Your assignment:
Set down the records again, keeping each line exactly as it is.

Top of Data records

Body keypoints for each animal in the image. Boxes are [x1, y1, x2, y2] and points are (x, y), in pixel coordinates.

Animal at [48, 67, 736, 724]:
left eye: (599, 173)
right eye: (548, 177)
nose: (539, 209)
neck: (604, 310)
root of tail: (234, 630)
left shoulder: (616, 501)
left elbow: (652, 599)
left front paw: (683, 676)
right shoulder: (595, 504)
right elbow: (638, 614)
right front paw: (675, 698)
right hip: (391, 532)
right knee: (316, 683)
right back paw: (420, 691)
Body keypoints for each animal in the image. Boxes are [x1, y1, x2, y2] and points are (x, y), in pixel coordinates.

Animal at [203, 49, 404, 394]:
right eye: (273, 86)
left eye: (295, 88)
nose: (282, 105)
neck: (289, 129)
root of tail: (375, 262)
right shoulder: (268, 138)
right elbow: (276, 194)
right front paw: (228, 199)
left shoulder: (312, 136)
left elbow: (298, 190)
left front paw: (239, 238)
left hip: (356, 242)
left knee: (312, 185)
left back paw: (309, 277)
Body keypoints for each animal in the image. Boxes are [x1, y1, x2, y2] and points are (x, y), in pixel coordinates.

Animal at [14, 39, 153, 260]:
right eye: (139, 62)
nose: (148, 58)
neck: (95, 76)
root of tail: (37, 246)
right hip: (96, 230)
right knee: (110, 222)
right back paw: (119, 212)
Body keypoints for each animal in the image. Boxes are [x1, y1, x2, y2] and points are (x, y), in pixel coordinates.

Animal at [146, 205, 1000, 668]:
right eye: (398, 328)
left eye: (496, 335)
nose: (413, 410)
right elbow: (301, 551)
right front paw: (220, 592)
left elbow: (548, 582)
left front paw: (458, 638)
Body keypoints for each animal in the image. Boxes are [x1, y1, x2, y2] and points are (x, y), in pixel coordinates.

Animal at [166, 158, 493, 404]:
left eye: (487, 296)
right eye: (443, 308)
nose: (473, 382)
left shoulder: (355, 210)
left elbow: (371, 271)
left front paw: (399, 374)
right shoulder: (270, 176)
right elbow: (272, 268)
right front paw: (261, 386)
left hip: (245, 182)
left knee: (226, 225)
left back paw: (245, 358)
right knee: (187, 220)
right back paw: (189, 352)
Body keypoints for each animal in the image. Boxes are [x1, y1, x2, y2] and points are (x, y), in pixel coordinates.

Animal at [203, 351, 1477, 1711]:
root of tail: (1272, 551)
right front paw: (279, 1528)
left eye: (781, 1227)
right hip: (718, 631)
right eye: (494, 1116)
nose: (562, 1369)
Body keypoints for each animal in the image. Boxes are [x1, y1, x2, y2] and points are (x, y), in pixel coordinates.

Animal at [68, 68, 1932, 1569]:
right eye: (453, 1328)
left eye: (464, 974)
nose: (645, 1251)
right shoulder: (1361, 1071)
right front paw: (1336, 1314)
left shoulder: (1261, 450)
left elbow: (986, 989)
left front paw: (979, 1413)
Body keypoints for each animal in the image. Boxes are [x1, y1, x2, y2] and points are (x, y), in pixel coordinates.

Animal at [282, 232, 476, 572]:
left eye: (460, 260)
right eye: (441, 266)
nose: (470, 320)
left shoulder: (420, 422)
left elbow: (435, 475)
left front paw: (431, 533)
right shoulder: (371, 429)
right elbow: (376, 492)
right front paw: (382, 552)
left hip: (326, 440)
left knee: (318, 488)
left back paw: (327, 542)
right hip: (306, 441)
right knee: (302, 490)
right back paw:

Bottom of Data records

Result of the task:
Body keypoints for each animal in the image. Boxes are [x1, y1, x2, y2] and points are (x, y), in pixel coordinates.

Animal at [48, 67, 736, 724]:
left eye: (599, 173)
right eye: (548, 177)
nose: (539, 209)
neck: (604, 310)
root of tail: (234, 630)
left shoulder: (616, 501)
left elbow: (652, 599)
left front paw: (683, 676)
right shoulder: (595, 504)
right elbow: (638, 614)
right front paw: (675, 698)
right hip: (391, 532)
right knee: (316, 683)
right back paw: (420, 691)
Body keypoints for each animal in the image. Boxes are [x1, y1, x2, y2] and points are (x, y), in pixel coordinates.

Animal at [203, 49, 404, 394]:
right eye: (273, 86)
left eye: (295, 88)
nose: (282, 105)
neck: (289, 129)
root of tail: (375, 262)
right shoulder: (268, 138)
right elbow: (276, 194)
right front paw: (228, 199)
left shoulder: (312, 136)
left elbow: (298, 190)
left front paw: (239, 238)
left hip: (356, 242)
left knee: (312, 185)
left back paw: (309, 277)
Body keypoints for each animal in the image. Boxes are [x1, y1, x2, y2] and points are (x, y), in pixel coordinates.

Animal at [14, 39, 153, 260]:
right eye: (139, 62)
nose: (148, 58)
neck: (95, 76)
root of tail: (37, 246)
right hip: (96, 230)
right knee: (110, 222)
right back paw: (119, 212)
Body keypoints for each animal in the image. Boxes are [x1, y1, x2, y2] and points are (x, y), in pixel coordinates.

Animal at [146, 205, 1000, 668]:
right eye: (398, 328)
left eye: (496, 335)
nose: (413, 410)
right elbow: (301, 551)
right front paw: (220, 592)
left elbow: (548, 582)
left front paw: (458, 638)
Body keypoints for each animal in the image. Boxes are [x1, y1, x2, y2] and points are (x, y), in pixel coordinates.

Animal at [166, 158, 493, 404]:
left eye: (487, 296)
right eye: (443, 308)
nose: (473, 382)
left shoulder: (355, 210)
left elbow: (371, 271)
left front paw: (399, 374)
right shoulder: (270, 176)
right elbow: (272, 268)
right front paw: (261, 386)
left hip: (245, 182)
left knee: (226, 225)
left back paw: (245, 358)
right knee: (187, 220)
right back paw: (189, 352)
Body keypoints for each animal in the image. Boxes are [x1, y1, x2, y2] and points are (x, y), in pixel coordinates.

Animal at [203, 351, 1477, 1711]:
root of tail: (1272, 551)
right front paw: (279, 1528)
left eye: (781, 1227)
right hip: (718, 631)
right eye: (494, 1116)
nose: (562, 1369)
Body keypoints for each animal in the image. Boxes are [x1, y1, x2, y2] and points are (x, y), in pixel coordinates.

Animal at [68, 68, 1932, 1569]:
right eye: (453, 1328)
left eye: (464, 974)
nose: (645, 1251)
right shoulder: (1361, 1071)
right front paw: (1336, 1314)
left shoulder: (1261, 450)
left elbow: (986, 989)
left front paw: (979, 1413)
Body keypoints for each animal in the image. Boxes are [x1, y1, x2, y2] and points are (x, y), in pixel coordinates.

Animal at [282, 232, 476, 572]:
left eye: (460, 260)
right eye: (441, 266)
nose: (470, 320)
left shoulder: (420, 422)
left elbow: (435, 475)
left front paw: (431, 533)
right shoulder: (371, 429)
right elbow: (376, 492)
right front paw: (382, 552)
left hip: (326, 440)
left knee: (318, 488)
left back paw: (327, 542)
right hip: (306, 441)
right knee: (302, 490)
right back paw:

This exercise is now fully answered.